» What is being asked: Below are entries. Copy exactly the lines running from the line that holds "22: (388, 346, 1.50)" to the line that holds "48: (441, 425, 0.99)", with both ends included.

[Stored items from a collection]

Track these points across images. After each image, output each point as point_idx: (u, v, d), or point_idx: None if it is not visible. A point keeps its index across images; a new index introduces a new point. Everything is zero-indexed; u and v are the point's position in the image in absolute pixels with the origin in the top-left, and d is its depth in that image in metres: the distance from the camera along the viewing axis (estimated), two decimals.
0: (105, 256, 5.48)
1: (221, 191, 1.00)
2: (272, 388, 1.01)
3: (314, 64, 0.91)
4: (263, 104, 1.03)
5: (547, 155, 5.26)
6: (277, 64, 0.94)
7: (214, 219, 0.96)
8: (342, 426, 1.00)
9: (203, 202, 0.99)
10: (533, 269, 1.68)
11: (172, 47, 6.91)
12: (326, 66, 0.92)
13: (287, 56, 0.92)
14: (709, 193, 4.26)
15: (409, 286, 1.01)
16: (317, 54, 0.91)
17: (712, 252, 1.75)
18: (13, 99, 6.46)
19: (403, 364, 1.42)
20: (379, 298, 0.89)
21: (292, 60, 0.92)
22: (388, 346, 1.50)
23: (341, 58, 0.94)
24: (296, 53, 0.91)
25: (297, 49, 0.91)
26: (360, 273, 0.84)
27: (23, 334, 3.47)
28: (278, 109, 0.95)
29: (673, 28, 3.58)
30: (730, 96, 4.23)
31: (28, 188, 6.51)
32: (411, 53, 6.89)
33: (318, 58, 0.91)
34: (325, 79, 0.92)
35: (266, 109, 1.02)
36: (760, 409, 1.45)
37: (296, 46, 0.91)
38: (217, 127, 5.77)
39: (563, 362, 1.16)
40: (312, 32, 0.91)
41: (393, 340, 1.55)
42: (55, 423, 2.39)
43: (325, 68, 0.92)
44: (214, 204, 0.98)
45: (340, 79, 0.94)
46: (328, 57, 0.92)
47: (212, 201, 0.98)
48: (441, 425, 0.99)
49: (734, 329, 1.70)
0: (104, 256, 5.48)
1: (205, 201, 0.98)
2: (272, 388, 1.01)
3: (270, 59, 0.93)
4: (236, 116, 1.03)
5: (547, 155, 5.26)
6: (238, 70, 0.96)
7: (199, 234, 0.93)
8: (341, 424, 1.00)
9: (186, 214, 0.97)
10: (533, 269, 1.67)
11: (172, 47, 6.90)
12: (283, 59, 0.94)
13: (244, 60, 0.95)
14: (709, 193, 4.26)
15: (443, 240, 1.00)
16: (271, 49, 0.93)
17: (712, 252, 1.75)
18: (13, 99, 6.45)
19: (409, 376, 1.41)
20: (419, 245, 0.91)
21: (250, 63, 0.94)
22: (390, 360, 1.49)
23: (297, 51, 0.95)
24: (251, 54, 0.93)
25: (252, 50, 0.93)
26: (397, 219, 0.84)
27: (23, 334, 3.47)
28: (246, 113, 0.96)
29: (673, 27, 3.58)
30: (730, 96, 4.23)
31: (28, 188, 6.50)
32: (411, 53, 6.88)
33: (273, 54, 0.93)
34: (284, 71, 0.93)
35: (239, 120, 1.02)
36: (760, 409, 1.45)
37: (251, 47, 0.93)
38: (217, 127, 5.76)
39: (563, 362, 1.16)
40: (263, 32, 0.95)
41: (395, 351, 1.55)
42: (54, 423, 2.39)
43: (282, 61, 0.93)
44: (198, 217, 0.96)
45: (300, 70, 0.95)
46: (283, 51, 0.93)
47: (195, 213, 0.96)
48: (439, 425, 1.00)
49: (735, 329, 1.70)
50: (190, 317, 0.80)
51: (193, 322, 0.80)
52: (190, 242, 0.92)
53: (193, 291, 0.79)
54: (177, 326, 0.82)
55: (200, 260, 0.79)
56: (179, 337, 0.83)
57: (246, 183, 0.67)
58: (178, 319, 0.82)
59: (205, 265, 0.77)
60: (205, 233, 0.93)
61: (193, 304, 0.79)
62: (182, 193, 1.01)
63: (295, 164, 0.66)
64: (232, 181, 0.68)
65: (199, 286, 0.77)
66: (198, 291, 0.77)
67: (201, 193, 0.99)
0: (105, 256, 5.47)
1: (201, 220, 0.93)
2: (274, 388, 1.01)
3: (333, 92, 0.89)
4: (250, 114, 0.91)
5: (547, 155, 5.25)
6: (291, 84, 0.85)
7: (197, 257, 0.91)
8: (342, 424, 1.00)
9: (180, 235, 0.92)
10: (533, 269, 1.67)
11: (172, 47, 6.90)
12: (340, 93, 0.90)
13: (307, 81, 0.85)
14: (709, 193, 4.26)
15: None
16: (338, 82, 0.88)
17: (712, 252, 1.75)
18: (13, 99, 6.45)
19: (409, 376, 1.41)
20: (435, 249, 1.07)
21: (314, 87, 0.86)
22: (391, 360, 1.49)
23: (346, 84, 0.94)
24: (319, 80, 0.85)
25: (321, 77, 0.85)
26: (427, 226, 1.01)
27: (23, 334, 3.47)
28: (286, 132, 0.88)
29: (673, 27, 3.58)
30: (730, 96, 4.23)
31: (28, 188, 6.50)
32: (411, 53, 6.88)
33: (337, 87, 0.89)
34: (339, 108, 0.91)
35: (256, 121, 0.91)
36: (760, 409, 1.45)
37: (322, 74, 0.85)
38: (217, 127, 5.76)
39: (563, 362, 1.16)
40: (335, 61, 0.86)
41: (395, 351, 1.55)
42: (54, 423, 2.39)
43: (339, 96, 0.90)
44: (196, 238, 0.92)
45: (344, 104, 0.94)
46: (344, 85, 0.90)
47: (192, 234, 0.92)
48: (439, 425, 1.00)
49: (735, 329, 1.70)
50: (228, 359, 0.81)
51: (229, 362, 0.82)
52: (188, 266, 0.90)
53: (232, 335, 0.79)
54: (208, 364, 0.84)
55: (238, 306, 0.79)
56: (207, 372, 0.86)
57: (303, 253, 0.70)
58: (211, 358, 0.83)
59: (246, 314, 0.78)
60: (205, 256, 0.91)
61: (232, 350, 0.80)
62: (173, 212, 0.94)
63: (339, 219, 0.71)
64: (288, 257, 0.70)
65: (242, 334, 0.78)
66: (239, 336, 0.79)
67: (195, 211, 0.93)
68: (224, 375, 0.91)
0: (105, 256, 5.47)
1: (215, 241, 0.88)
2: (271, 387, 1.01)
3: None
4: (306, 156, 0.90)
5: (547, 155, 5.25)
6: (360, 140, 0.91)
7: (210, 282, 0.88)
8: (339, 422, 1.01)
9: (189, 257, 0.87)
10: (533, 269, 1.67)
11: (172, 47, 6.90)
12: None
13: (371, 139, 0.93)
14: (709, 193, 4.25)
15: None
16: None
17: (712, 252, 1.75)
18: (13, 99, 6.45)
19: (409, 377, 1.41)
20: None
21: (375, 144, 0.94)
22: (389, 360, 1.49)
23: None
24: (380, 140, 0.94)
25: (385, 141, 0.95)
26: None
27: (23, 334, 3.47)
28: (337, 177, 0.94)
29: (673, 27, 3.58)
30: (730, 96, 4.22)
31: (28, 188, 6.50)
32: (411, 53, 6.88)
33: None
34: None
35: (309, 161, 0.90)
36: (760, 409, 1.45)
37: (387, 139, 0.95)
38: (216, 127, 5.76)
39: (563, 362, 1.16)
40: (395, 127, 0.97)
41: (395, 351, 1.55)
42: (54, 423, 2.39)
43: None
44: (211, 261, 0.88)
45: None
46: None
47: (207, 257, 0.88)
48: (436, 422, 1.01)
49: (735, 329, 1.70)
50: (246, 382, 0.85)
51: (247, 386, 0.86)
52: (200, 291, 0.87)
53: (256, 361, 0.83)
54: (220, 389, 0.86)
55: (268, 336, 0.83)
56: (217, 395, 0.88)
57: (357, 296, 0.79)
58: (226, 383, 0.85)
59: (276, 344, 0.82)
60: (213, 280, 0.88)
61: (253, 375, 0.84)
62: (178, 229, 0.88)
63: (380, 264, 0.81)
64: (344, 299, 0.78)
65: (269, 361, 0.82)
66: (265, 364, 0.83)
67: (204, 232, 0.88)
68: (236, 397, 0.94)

» Written answer:
22: (388, 346, 1.50)
23: (341, 58, 0.94)
24: (296, 53, 0.91)
25: (297, 49, 0.91)
26: (360, 273, 0.84)
27: (23, 334, 3.47)
28: (278, 109, 0.95)
29: (673, 28, 3.58)
30: (730, 96, 4.23)
31: (28, 188, 6.51)
32: (411, 53, 6.89)
33: (318, 58, 0.91)
34: (325, 79, 0.92)
35: (266, 109, 1.02)
36: (760, 409, 1.45)
37: (296, 46, 0.91)
38: (217, 127, 5.77)
39: (563, 362, 1.16)
40: (312, 32, 0.91)
41: (393, 340, 1.55)
42: (55, 423, 2.39)
43: (325, 68, 0.92)
44: (214, 204, 0.98)
45: (340, 79, 0.94)
46: (328, 57, 0.92)
47: (212, 201, 0.98)
48: (441, 425, 0.99)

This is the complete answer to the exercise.